[Extracted page text data]
● ● ●

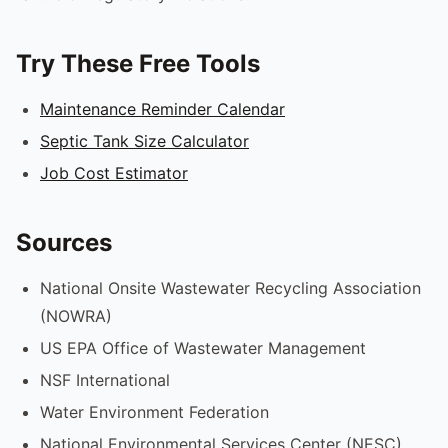
Try These Free Tools
Maintenance Reminder Calendar
Septic Tank Size Calculator
Job Cost Estimator
Sources
National Onsite Wastewater Recycling Association
(NOWRA)
US EPA Office of Wastewater Management
NSF International
Water Environment Federation
National Environmental Services Center (NESC)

● ● ●

* REQUIREMENT:
Only the records themselves, retyped exactly, belong in the answer; please leave all images behind.

* OUTPUT FOR THIS EXERCISE:
Try These Free Tools
Maintenance Reminder Calendar
Septic Tank Size Calculator
Job Cost Estimator
Sources
National Onsite Wastewater Recycling Association
(NOWRA)
US EPA Office of Wastewater Management
NSF International
Water Environment Federation
National Environmental Services Center (NESC)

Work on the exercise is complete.